オフィスビルや商業施設、ホテルといった不動産物件を組み入れて運用するJ-REIT(不動産投資信託)の価格下落が、今年に入ってから目立っています。

半月で14%下落…07年の米国住宅ローン問題以来の長さ

現在、東京証券取引所には61銘柄のJ-REITが上場されており、それらをひとまとめにして東証REIT指数というインデックスが計算・公表されていますが、今年1月5日に2085.71ポイントという高値をつけてから下落に転じ、1月21日には安値で1792.94ポイントまで下落しました。約半月で14%もの下落です。これは2021年3月以来10カ月ぶりの安値です。1月20日付の日本経済新聞(朝刊)の記事によると、「下落は1月5日以来10営業日連続で、米国の住宅ローン問題が不安視されつつあった07年12月~08年1月以来の長さ」という。

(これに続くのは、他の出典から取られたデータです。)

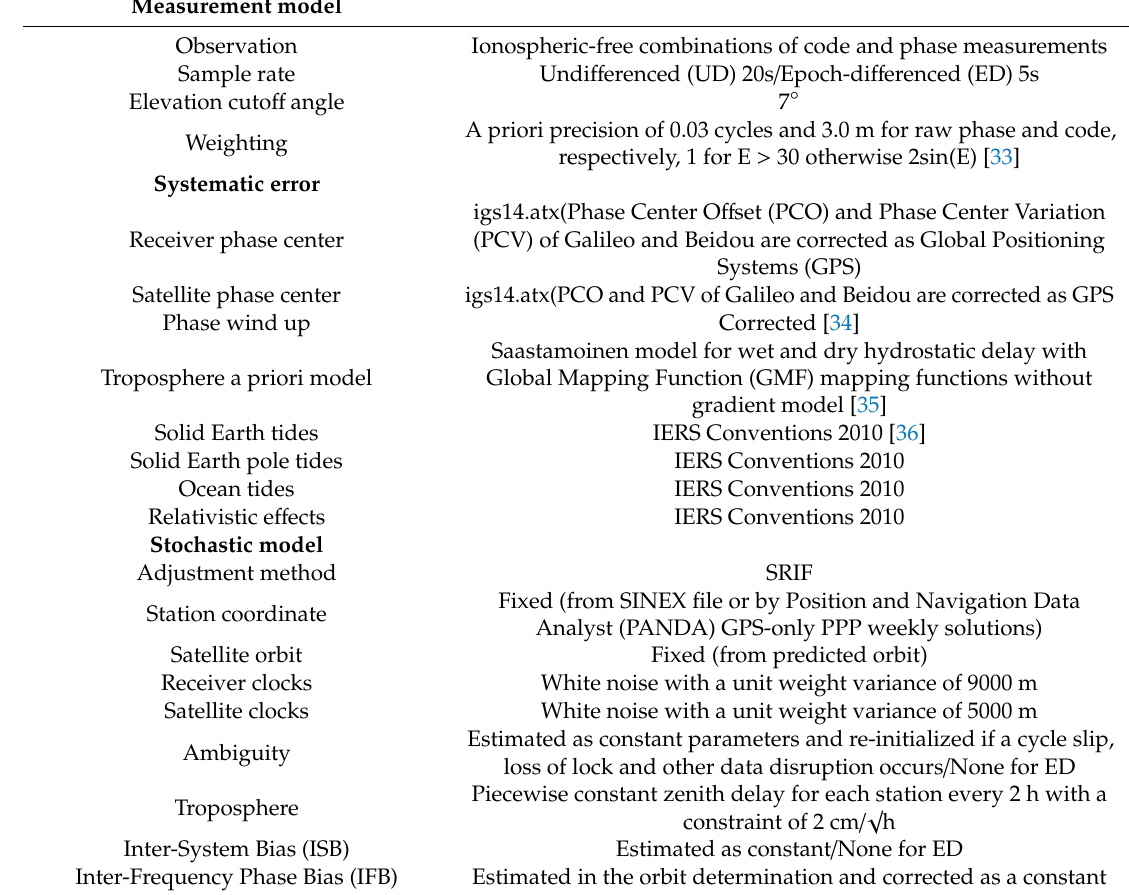
Table 3. Observation models involved in clock estimation.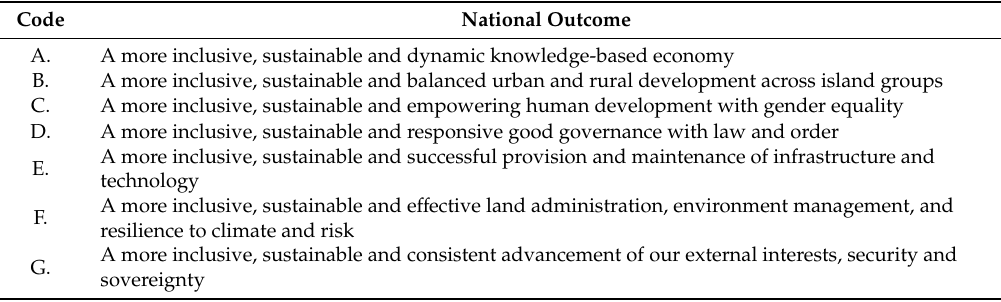
Table 7. The seven planned National Outcomes of TSDFII [12].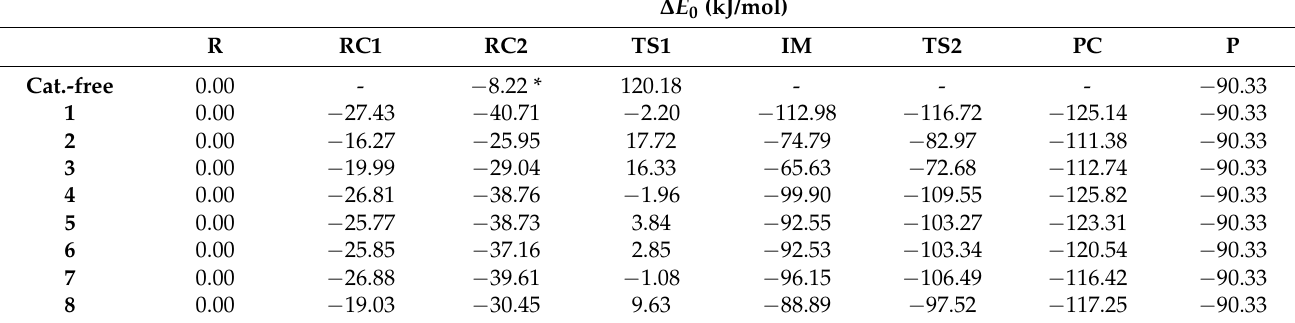
Table 1. Zero-point corrected relative energies ( ∆ E 0 ) of the reaction between phenyl isocyanate and methanol with and without catalysts, calculated using the G3MP2BHandHLYP composite method in acetonitrile, using the SMD implicit solvent model at 298.15 K and 1 atm. Cat. —catalyst,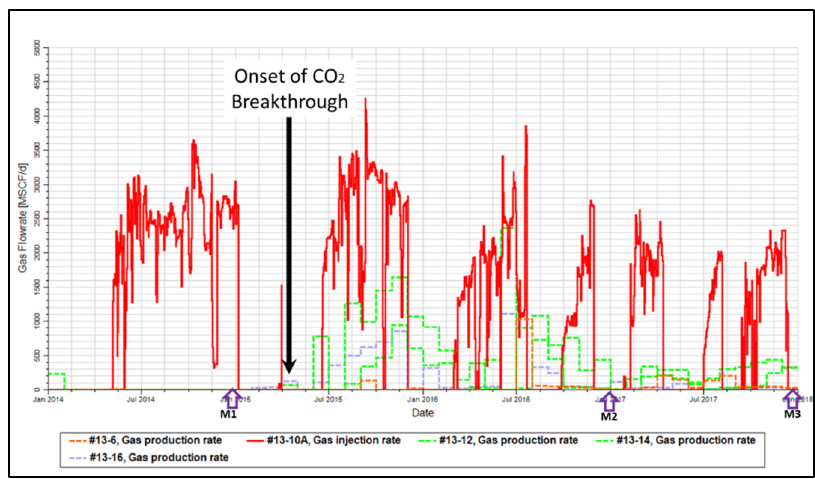
Figure 12. Gas injection and production in 13-10A pattern. CO 2 breakthrough occurs in early 2015 just after M1.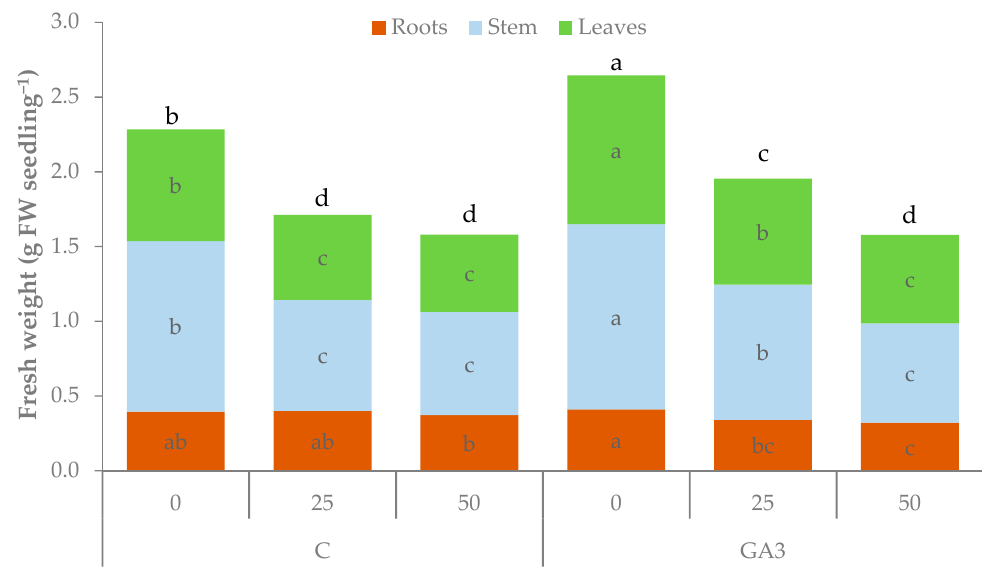
Figure 4. E ff ect of the seedling treatments (C, untreated control, GA3, gibberellic acid spray 10 − 5 M) and salt stress (0, 25, and 50 mM NaCl in the irrigation water) on the total, root, stem, and leaf fresh weight of tomato seedlings. Bbars of the same color with di ff erent letters are significantly di ff erent at p < 0.05 according to the LSD test.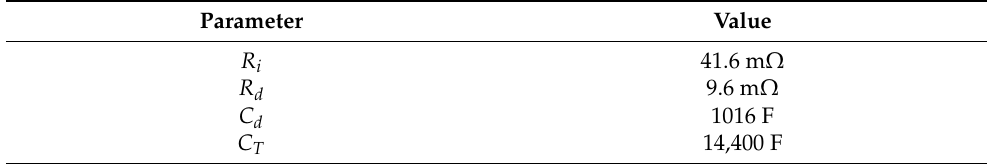
Figure 11. Voltage and current graphs obtained from the battery characterization process. The information obtained from the battery discharge test was analyzed with the process presented in [42], which performed an optimization process using nonlinear least squares to determine the values of the equivalent circuit elements shown in Table 2. Table 2. Equivalent circuit parameters of the used battery.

記事にもある「07年12月~08年1月」というのは、米国のサブプライムローンの不良債権化と、さまざまなサブプライムローンを組み合わせて高格付けを取得した証券化商品の価格暴落によって、世界中の金融市場が大混乱に陥った時のことです。ちなみにサブプライムローンとは、信用履歴や弁済能力に問題があり、債務不履行に陥るリスクが高いとされる人たちが、住宅を購入するのに組むローンのことです。この時の東証REIT指数は、2007年5月の2636.23ポイントを高値に、2008年11月には683.38ポイントまで急落しました。

当然、下げ幅としてはサブプライムショック時の方が大きかったのですが、この時はサブプライムショックと共に、その影響を受けて米大手投資銀行であるリーマンブラザースが経営破綻し、世界的な金融収縮が一段と深刻化したからでもあります。